Return each line of the material that contains the string "coordinates". Uppercase and lowercase letters count as different.

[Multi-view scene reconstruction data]
---+---

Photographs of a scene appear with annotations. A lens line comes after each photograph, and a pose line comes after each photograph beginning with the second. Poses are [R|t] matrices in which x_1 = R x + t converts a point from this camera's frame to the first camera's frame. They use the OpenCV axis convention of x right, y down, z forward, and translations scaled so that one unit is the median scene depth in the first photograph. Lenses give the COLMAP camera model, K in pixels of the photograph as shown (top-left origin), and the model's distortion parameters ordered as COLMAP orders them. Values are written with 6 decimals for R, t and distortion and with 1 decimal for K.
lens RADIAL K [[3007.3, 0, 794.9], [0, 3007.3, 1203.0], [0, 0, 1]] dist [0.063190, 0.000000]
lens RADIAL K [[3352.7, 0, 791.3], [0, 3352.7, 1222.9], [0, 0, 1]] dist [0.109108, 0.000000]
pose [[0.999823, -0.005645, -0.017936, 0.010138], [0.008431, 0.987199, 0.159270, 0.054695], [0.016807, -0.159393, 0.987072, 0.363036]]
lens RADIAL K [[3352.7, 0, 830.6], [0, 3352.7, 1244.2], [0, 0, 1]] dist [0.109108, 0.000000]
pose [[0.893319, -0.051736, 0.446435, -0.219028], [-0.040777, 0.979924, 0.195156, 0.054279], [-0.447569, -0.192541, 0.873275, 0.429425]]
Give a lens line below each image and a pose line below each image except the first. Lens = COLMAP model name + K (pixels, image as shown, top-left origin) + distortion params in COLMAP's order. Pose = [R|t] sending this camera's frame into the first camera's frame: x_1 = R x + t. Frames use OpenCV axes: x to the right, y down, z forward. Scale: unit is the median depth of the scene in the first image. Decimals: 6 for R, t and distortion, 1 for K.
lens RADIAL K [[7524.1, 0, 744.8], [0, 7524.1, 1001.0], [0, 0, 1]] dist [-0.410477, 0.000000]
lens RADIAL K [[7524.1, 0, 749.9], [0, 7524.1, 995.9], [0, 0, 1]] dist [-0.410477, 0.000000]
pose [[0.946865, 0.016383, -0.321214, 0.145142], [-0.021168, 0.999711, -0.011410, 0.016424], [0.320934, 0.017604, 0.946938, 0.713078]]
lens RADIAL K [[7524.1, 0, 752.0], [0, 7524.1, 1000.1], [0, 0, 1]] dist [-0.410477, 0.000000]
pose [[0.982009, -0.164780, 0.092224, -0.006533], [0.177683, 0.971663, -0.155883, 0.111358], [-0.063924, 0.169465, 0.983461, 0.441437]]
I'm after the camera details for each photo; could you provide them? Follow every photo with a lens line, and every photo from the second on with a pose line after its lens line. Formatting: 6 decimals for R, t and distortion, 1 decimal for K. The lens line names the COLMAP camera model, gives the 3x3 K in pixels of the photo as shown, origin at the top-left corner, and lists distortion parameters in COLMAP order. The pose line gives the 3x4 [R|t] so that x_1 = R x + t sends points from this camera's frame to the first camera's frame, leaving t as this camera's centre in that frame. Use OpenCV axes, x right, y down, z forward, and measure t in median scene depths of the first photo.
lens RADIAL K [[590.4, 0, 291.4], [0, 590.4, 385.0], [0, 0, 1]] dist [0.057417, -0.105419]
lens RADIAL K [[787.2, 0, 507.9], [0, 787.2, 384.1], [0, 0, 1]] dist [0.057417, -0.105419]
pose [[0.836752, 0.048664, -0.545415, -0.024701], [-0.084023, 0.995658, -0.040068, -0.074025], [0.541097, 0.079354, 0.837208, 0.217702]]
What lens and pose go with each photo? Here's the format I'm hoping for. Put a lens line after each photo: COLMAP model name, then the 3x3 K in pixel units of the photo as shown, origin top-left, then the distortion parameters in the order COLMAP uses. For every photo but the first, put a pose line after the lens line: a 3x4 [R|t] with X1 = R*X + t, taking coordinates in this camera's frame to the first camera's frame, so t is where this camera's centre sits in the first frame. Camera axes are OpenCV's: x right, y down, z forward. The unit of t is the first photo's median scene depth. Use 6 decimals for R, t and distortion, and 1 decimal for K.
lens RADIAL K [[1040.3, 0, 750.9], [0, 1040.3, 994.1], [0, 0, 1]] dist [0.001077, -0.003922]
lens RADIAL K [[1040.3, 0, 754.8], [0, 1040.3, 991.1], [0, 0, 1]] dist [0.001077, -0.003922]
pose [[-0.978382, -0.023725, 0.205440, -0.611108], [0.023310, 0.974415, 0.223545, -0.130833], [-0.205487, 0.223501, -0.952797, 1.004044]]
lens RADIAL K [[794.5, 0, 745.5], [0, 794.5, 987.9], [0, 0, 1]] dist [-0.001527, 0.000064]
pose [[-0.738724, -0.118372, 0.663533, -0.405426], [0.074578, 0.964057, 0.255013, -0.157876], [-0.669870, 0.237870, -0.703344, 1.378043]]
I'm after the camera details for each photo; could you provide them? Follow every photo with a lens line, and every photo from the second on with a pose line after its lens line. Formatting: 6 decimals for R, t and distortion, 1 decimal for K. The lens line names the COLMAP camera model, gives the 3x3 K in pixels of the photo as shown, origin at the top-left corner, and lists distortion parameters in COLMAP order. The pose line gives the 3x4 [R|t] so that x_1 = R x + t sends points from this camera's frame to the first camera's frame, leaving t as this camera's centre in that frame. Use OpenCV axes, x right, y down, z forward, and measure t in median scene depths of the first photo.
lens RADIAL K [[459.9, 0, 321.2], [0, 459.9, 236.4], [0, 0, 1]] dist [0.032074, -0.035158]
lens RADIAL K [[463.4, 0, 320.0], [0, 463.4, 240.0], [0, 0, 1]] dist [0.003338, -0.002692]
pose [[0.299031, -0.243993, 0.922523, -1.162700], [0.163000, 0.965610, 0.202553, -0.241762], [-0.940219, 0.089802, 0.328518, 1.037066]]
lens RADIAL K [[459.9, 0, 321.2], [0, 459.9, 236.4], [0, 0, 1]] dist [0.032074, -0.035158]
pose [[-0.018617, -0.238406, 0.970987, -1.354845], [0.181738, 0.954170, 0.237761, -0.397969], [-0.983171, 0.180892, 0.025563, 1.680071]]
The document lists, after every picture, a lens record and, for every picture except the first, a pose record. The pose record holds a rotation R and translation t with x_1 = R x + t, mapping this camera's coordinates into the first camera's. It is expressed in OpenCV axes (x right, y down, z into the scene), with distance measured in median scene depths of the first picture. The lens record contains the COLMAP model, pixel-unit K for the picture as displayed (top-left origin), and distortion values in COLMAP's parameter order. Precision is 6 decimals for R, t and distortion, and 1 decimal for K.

---+---

■ Reply
What lens and pose go with each photo? Here's the format I'm hoping for. Put a lens line after each photo: COLMAP model name, then the 3x3 K in pixel units of the photo as shown, origin top-left, then the distortion parameters in the order COLMAP uses. For every photo but the first, put a pose line after the lens line: a 3x4 [R|t] with X1 = R*X + t, taking coordinates in this camera's frame to the first camera's frame, so t is where this camera's centre sits in the first frame. Camera axes are OpenCV's: x right, y down, z forward. The unit of t is the first photo's median scene depth. Use 6 decimals for R, t and distortion, and 1 decimal for K.
The document lists, after every picture, a lens record and, for every picture except the first, a pose record. The pose record holds a rotation R and translation t with x_1 = R x + t, mapping this camera's coordinates into the first camera's. It is expressed in OpenCV axes (x right, y down, z into the scene), with distance measured in median scene depths of the first picture. The lens record contains the COLMAP model, pixel-unit K for the picture as displayed (top-left origin), and distortion values in COLMAP's parameter order. Precision is 6 decimals for R, t and distortion, and 1 decimal for K.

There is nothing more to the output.